Minimum FPS for 360 3D VR video

It's only the app itself that needs to run at 90fps (or 75fps on DK2). This is mostly so the head-tracking is responsive (which the mind is very cognizant of). Having the video itself running at a lower rate would probably still be acceptable. Of course, if you CAN record at 90Hz that's even better, but if that's not possible it's not the end of the world.

"cybereality" wrote:
It's only the app itself that needs to run at 90fps (or 75fps on DK2). This is mostly so the head-tracking is responsive (which the mind is very cognizant of). Having the video itself running at a lower rate would probably still be acceptable. Of course, if you CAN record at 90Hz that's even better, but if that's not possible it's not the end of the world.
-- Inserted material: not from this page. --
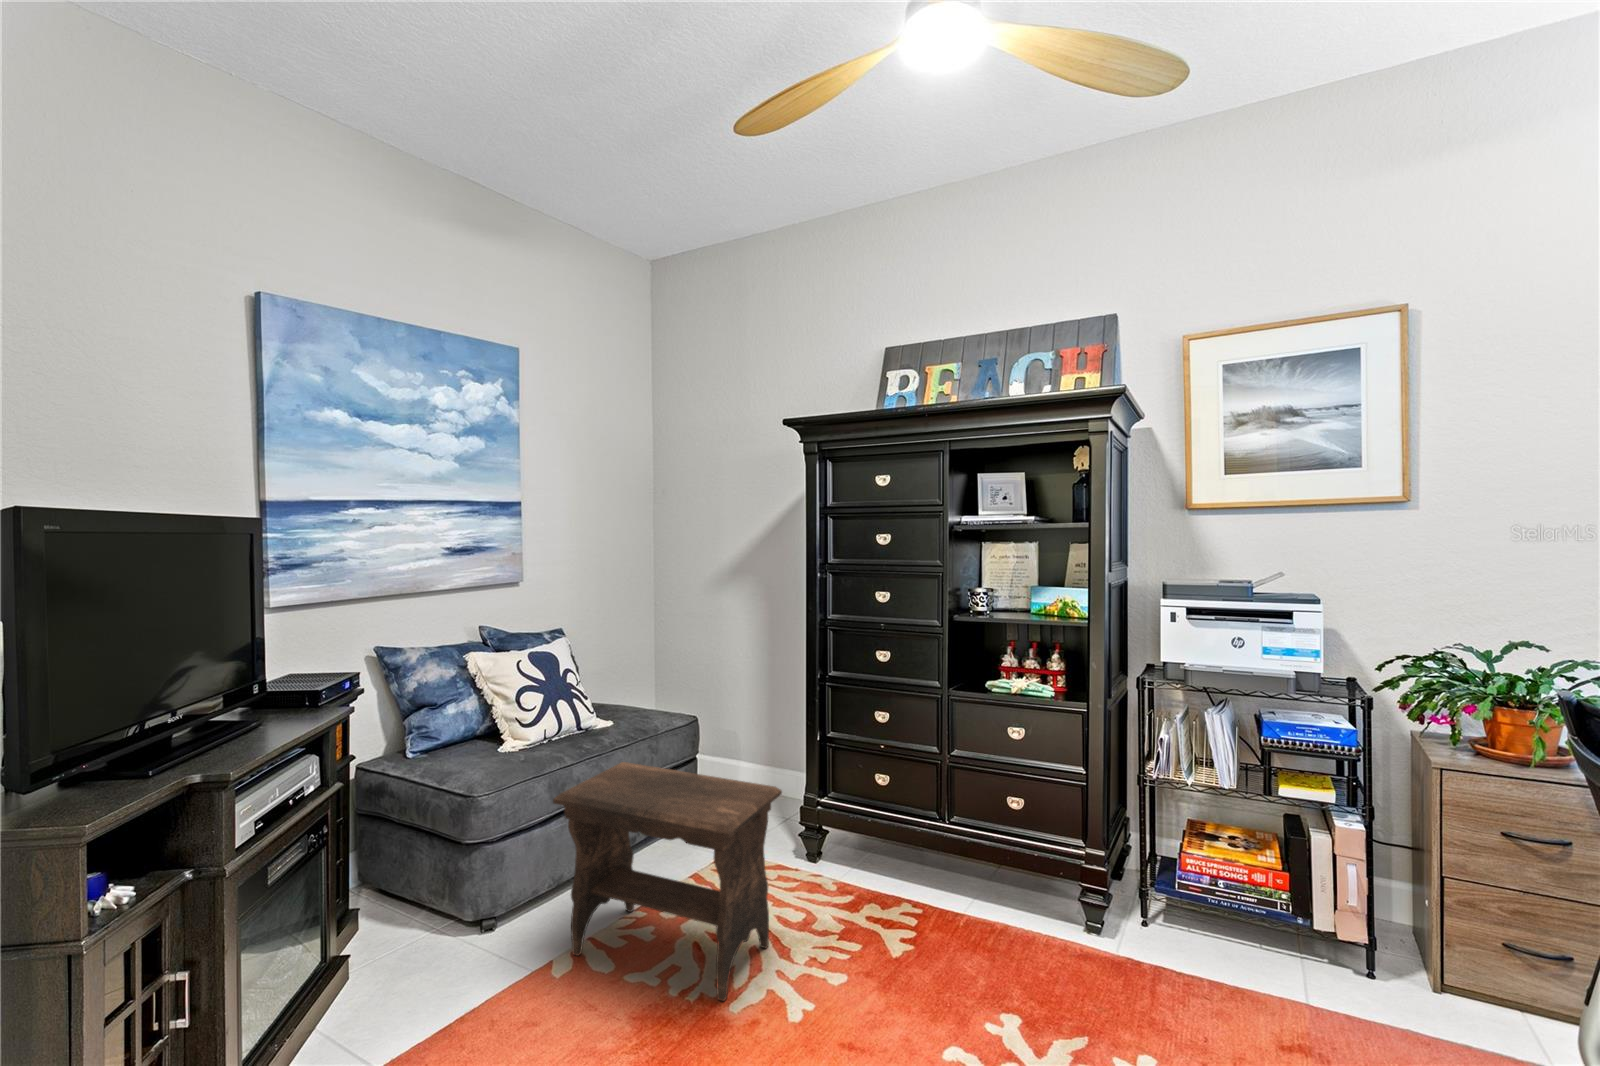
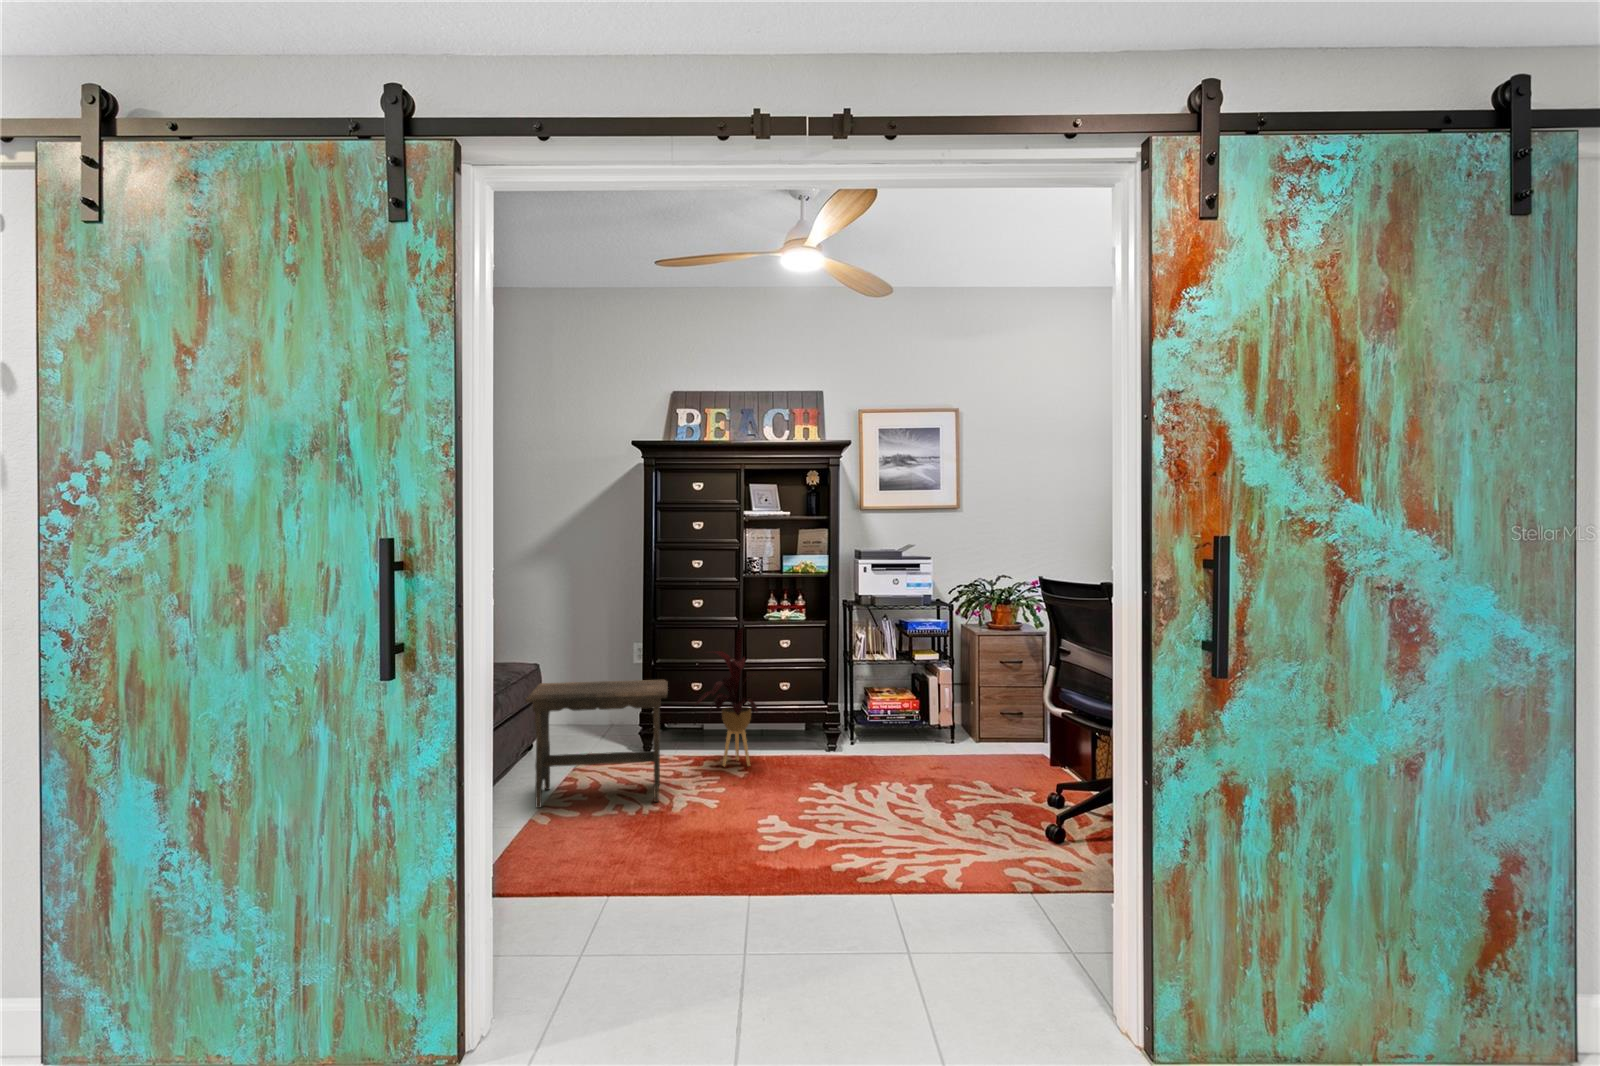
house plant: none [836,712,954,940] -> present [695,627,758,767]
Yeah, a slow framerate video is like a fast slideshow. Perfectly normal to view (on a virtual screen) as long as head tracking is fast. Slowly changing objects in the environment may look unusual, but not dizzy-making, as long as the environment (static or dynamic) appears where your mind expects to see it while moving your head.

Thanks for the info,

I was thinking to use the upcoming Black Magic Micro Studio Cameras, so i'm glad to know I could use them.

"John00100" wrote:
Thanks for the info,

I was thinking to use the upcoming Black Magic Micro Studio Cameras, so i'm glad to know I could use them.

The actual video content only needs to change frames often enough to be perceived as continuous motion, typically 15 FPS in normal lighting, or as little as about 7 FPS in low lighting. Though with fast moving objects you obviously need either high update rate or motion blur, to help your brain perceive objective continuity (perceived as same object in consecutive frames). The display, however, must track your head motion with high update rate, perhaps using async timewarp or similar techniques (such as "PTZ tweening"), which is perceptually related to motion picture projectors displaying each frame multiple times to prevent perception of annoying flicker. Except for VR, each of those frame repetitions must be moved in visual space to where your brain expects to see it to prevent motion sickness.

Ah thanks, I get it now.

"geekmaster" wrote:
... The display, however, must track your head motion with high update rate, perhaps using async timewarp or similar techniques (such as "PTZ tweening"), which is perceptually related to motion picture projectors displaying each frame multiple times to prevent perception of annoying flicker. Except for VR, each of those frame repetitions must be moved in visual space to where your brain expects to see it to prevent motion sickness.

Even better than just head-tracked warping of repeated frames would be to modify those repeated frames to morph over time from one input frame to the next (i.e. "Keyframe Tweening"). You could create such in-between frames using video codec motion vectors to do smooth interpolated framerate upconversion, perhaps with video encoder hardware assistance. These ideas were discussed in my "PTZ Tweening" thread at MTBS3D:
http://www.mtbs3d.com/phpBB/viewtopic.php?f=138&t=16543

If our video source comes from digital video cameras, just use the embedded motion vector data in the compressed video stream to do fast and simple frame interpolation, adjusted to match head position for each screen update (perhaps even predicting scan line pixel time for each "rolling shutter" line update).

For stereo 360 video you do want the cameras to capture each set of frames at the same time. If not using cameras that can be synced, then using a higher frame rate allows to capture them closer together.

Capturing at 90fps and only process every other frame for smoother playback might be a better option.

With extreme high fps GoPro will show visible rolling shutter which is worse, especially if the camera is moving.

"j1vvy" wrote:
For stereo 360 video you do want the cameras to capture each set of frames at the same time. If not using cameras that can be synced, then using a higher frame rate allows to capture them closer together.

Capturing at 90fps and only process every other frame for smoother playback might be a better option.

With extreme high fps GoPro will show visible rolling shutter which is worse, especially if the camera is moving.

There are some excellent algorithms that use motion vector interpolation to tween the missing frames. You just need to use differential time sync to interpolate motion vectors while building a synchronized stereoscopic views. I have followed this research for more than a decade, and there have been huge advances in recent years. You can interpolate both time and space interchangeably or in combination, also allowing dynamic adjustment if IPD in post processing, in addition to synchronizing (genlocking) multiple cameras in post processing.

Sure, if you have the budget, camera genlocking saves the need for such post processing, but said post processing allows us to do amazing things with low-budget or existing stock footage that was not genlocked.

And with modern GPUs and/or custom ASIC video codec hardware, it may be useful to use such hardware to acquire the motion vectors for us...